The lack of transportation, teenage pregnancy and other hardships aren’t even acknowledged, it seems, by the state Department of Education when it comes to the classification of schools. It’s a one-size-fits-all without any consideration for any of the above. I hope these parameters will be adequately addressed in the future.
Mark L. Reed, Newcastle
When I get a “holiday” card instead of a Christmas card, I respond with a Christmas card. For me, a Catholic, the “holiday” is Christmas. A “holiday” card doesn’t mean anything to a Christian. When I was growing up, my family would celebrate Christmas by first going to Midnight Mass. We always remembered the “reason for the season.”

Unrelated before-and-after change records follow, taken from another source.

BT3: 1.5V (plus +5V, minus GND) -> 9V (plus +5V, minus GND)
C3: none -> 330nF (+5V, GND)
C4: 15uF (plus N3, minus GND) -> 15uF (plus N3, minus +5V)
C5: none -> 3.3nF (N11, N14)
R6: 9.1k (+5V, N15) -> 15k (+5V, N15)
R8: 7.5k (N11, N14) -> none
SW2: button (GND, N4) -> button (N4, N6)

Atheists, the ACLU and secularists want to do away with Christmas; some Christians are unwittingly falling into the trap by promoting “holiday” cards or wishing everyone a “Happy Holiday!” What holiday are they celebrating?
Tom Waken, Oklahoma City
Not a viable solution
I disagree with Jim McLaughlin (Your Views, Dec. 9). Replacing our tax system with a flat tax isn’t that easy. Our current tax system applies a tax rate to a taxable amount. Our problems in that system are the definition and determination of that taxable amount. My first concern is with the definition of goods and the statement that medicine and food would be exempted. As time would progress, additional exemptions would be necessary and then you don’t have an easy-to-administer flat tax system any longer. My second concern would be how you would tax buying a desk from your brother-in-law versus a retail business. All the unemployed IRS employees would now work for the state sales tax agency tracking down the Craigslist transactions.
Current taxation is based on years of litigation, which establishes how the game is played. To start over with a new system would throw that foundation out and start over. And the first case would be trying to determine what taxable goods really are! I agree that the system is broken, but a general national sales tax isn’t a viable solution.
Leslie C. Vaughn, Oklahoma City
Taxing savers twice
Jim McLaughlin (Your Views, Dec. 9) tells us that under the fair tax, “The fairness revolves around the fact that everyone would pay a flat sales tax on the goods they buy, minus food and medicine.” The problem is that this plan will tax savers twice. If you have $1,000 in a savings account, you paid income tax when you earned it, and you’re taxed on the interest every year. Under the “fair tax,” you’ll be taxed again when you draw it out to spend it. How’s that fair?